In the face of an unprecedented fiscal crisis resulting from COVID-19, Mayor Bill de Blasio proposed a $2.7 billion budget cut for next year. Part of these adjustments includes a $24.5 million cut in funding for New York City’s organic waste recycling program. City officials, residents, and activists are moving to salvage pieces of the existing program and expansions that had been introduced before the pandemic.
A total of $106 million in cuts have been proposed to the New York City Department of Sanitation (DSNY) – including $21.1 million and $2.2 in cuts for the suspension of the organics and hazardous waste programs, respectively; $7 million in cuts to the curbside e-waste program and community composting projects; $9.3 million in cuts for litter, rat prevention and syringe collection; and $2.9 million in cuts for recycling outreach programing. The suspension is currently planned through June 30, 2021. DSNY has recommended that residents clean and store their brown compost bins for when the program resumes, and encouraged residents to compost on their own if possible.
Before the COVID pandemic, Mayor de Blasio promised to expand NYC’s organic waste collection program citywide. NYLCV Education Fund’s NYC Climate Tracker showed slow progress on this goal.

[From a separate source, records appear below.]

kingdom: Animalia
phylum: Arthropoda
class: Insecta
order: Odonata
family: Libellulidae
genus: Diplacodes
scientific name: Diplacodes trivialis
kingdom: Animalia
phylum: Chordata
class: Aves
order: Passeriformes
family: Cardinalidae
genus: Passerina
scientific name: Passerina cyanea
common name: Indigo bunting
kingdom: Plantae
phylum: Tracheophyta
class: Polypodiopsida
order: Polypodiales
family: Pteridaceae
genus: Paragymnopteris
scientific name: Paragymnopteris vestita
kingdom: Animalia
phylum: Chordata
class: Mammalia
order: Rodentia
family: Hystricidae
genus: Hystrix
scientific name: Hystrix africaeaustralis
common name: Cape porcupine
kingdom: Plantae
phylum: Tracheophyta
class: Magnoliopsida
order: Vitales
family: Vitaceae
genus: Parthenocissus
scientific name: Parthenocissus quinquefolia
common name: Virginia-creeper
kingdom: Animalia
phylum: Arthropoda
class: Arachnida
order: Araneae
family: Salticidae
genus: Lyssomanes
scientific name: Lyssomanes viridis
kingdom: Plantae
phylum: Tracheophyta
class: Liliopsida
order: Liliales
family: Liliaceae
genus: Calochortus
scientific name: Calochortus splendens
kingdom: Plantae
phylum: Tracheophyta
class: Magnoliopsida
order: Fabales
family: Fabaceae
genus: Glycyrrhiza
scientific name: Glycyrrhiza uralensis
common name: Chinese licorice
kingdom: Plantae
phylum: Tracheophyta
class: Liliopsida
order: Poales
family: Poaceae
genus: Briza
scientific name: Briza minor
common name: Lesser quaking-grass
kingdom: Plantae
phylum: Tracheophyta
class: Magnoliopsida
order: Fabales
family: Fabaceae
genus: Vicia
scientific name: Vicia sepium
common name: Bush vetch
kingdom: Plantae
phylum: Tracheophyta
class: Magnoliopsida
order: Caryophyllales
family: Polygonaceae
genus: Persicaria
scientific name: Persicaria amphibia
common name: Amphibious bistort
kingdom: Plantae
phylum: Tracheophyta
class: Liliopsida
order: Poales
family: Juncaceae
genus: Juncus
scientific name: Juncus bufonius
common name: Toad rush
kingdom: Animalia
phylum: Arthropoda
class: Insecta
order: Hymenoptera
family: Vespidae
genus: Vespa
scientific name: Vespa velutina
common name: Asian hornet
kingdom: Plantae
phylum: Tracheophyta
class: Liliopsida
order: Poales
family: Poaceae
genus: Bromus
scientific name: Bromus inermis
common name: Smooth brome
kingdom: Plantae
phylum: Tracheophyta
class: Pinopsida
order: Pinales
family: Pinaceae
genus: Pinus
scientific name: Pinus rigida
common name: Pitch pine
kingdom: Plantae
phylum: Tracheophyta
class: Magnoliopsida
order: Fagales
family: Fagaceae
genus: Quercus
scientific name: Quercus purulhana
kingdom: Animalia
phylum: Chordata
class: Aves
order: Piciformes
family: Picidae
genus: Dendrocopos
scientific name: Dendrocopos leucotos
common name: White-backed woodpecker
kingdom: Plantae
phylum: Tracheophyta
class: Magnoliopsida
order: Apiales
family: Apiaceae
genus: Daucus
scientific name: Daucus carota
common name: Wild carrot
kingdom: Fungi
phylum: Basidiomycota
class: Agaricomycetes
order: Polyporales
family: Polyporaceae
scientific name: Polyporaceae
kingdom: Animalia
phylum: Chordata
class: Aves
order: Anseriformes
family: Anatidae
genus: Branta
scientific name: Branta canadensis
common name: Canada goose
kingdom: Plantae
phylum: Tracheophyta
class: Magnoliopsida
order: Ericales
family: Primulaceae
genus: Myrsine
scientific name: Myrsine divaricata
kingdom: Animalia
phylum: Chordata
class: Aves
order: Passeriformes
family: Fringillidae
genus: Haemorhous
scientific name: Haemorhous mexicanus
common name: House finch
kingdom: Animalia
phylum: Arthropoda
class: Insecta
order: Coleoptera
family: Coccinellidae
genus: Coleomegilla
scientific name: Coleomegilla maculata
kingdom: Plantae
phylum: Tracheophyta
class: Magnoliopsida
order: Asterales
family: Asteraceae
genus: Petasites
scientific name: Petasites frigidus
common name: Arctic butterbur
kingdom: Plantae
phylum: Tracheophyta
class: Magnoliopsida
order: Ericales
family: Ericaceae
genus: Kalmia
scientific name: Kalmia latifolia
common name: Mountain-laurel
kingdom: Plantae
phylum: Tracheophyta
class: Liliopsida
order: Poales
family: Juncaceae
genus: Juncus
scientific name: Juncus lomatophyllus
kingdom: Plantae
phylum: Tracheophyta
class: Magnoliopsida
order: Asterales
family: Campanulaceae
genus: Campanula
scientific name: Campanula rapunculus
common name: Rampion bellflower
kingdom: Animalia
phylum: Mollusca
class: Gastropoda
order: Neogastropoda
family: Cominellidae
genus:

Food waste and yard scraps account for one-third of NYC’s residential waste stream, totalling to approximately 1 million tons of refuse per year. The waste is typically sent to rot in landfills across the country, where it emits methane, a potent greenhouse gas. The organics recycling programs aim to avoid such environmental consequences, while keeping in mind the justice and equity issues of waste distribution in different socioeconomic neighborhoods across the city. Existing drop-off locations have been closed to allow for social distancing guidelines and to mitigate the spread of the coronavirus, and community organizations that process food scraps such as the Lower East Side Ecology Center or the Brooklyn Botanic Garden are being impacted as well. Environmental advocates criticized the budget cuts to the organics collection program, arguing that it is an important step in reducing NYC’s greenhouse gas emissions. In 2014, de Blasio pledged to lower emissions by 80% by 2050.
City Councilmembers are readying legislation to create organic waste and e-waste drop-off sites to compensate for recycling budget reductions. Under the Community Organics and Recycling Empowerment (CORE) Act, sponsored by Council Member Keith Powers and Sanitation Committee Chair Antonio Reynoso, the city would create three organics recycling drop-off sites in each community district by June 2021. Council Member Antonio Reynoso is sponsoring a similar bill for electronic and hazardous waste. “The devastation of the COVID-19 pandemic underscores that we must do all we can now to avoid the larger crisis that looms before us: climate change,” said Reynoso.
Various environmental organizations view the legislation as an important part of a larger effort to reduce New York City’s climate change impact, to save and create green jobs, and to protect public health. The city’s Independent Budget Office has calculated that if all the organic waste generated by New Yorkers were recycled into compost, it could produce over $12.5 million in revenue. And if those materials were turned into biogas and used to generate electricity, the potential revenue could be as much as $22.5 million. The sponsors of the bill argue that retaining organics collection now could make it easier for recycling programs to bounce back in the future, pointing out that the city’s composting rates never fully rebounded after the Bloomberg administration suspended plastic and glass recycling in the midst of a recession in 2002. Saving NYC’s recycling drop-off sites are imperative to creating a zero-waste future in an equitable manner.